1. Field of the Invention
This invention relates generally to oscillators and more specifically to oscillators with variable reference.
2. Description of the Background Art
For signal processing circuitry to operate linearly and optimally process an analog signal, the analog signal should be within a limited range of amplitude. For example, if an input signal to the signal processing circuitry is too low in amplitude, noise that is present in the signal processing circuitry represents a relatively large part of the input signal. The input signal that is too low in amplitude results in a poor signal-to-noise (“S/N”) ratio in an output of the signal processing circuitry. Conversely, if the input signal to the signal processing circuitry is too high in amplitude, then the signal processing circuitry can operate nonlinearly, resulting in distortion or “clipping” in the output.
FIG. 1 illustrates circuitry including automatic gain control (“AGC”) in the prior art. AGC 110 detects an output amplitude at an output 130 of the signal processing circuitry 100 to control the gain of a gain adjustment amplifier 120 in the signal processing circuitry 100. If the output amplitude at the output 130 is too low in amplitude, then the AGC 110 increases the gain of the gain adjustment amplifier 120. Conversely, if the output amplitude at the output 130 is too high in amplitude, then the AGC 110 decreases the gain of the gain adjustment amplifier 120.
One problem with the AGC approach of FIG. 1 is that extraneous components are required in the signal processing circuitry 100 to support the AGC function, but are not otherwise needed. For example, the gain adjustment amplifier 120 of FIG. 1 is necessary for AGC, but does not perform any signal processing function in the signal processing circuitry 100. Another problem is that extraneous components in the signal processing circuitry 100 contribute undesired noise and/or distortion in the output of the signal processing circuitry 100.
FIG. 2 illustrates a circuit 200 to control an amplitude of an oscillation signal in the prior art. The circuit 200 limits an amplitude of the oscillation signal at an input 210 of the signal processing circuitry 240 to within a predetermined range.
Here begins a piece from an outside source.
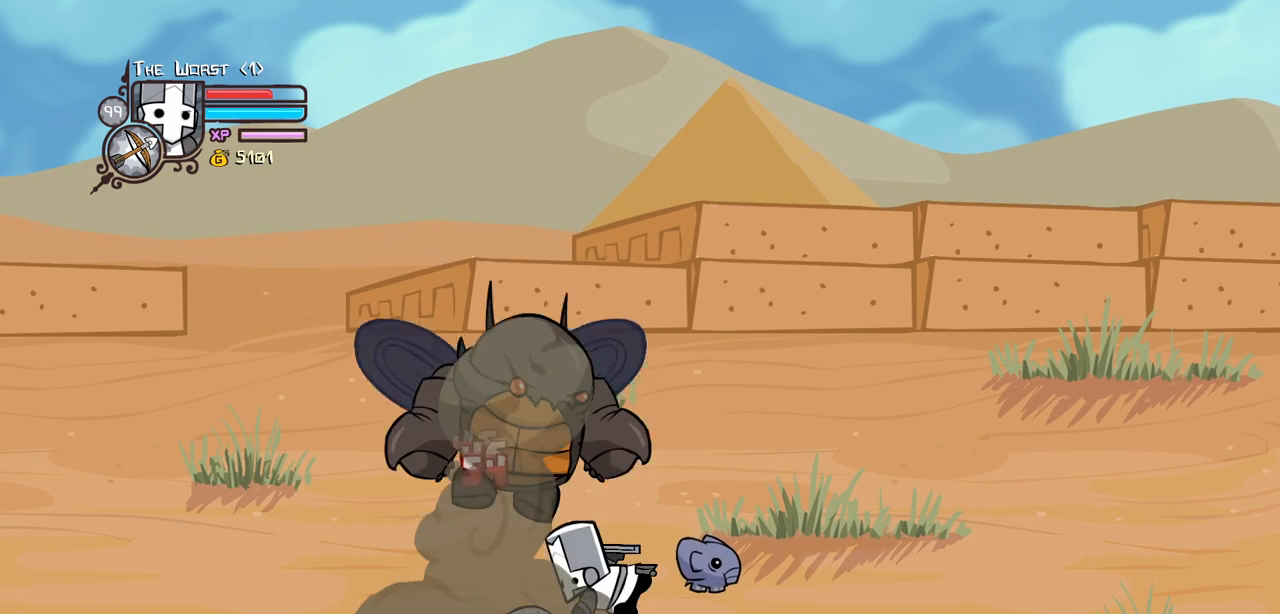
{"keys": [], "events": []}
An oscillator 222 generates the oscillation signal that a buffer 215 amplifies to create the input 210 of signal processing circuitry 240. A peak detector 230 compares the input amplitude at the input 210 of the signal processing circuitry 240 to a predetermined range 235 and generates a control signal 250 to control the amplitude of the oscillator 222. The amplitude of the oscillation signal is adjusted based upon a desired input amplitude at the input 210 of the signal processing circuitry 240.
The approach of FIG. 2 excites oscillation in the oscillator 222, minimizes phase noise or jitter in the oscillation signal at the input 210 or input 260, or reduces the power consumed by the oscillator 222. However, one problem with the circuitry 200 of FIG. 2 is that the amplitude of the oscillation signal generated by the oscillator 222 is based upon only a predetermined range of amplitude, and not upon the actual amplitude of signals at some node in the signal processing circuitry 240 or another component following or “downstream” of the oscillator 222 such as the comparator 270. For example, the amplitude of the signal at the input 260 to the comparator 270 may be too high for the comparator 270 to operate optimally if the signal processing circuitry 240 experiences an increase in its gain characteristics due to process variations, voltage fluctuations in a power supply (not shown) powering the signal processing circuitry 240, and/or a change in operating temperature of the signal processing circuitry 240.
Therefore, a need exists to address the aforementioned deficiencies and inadequacies.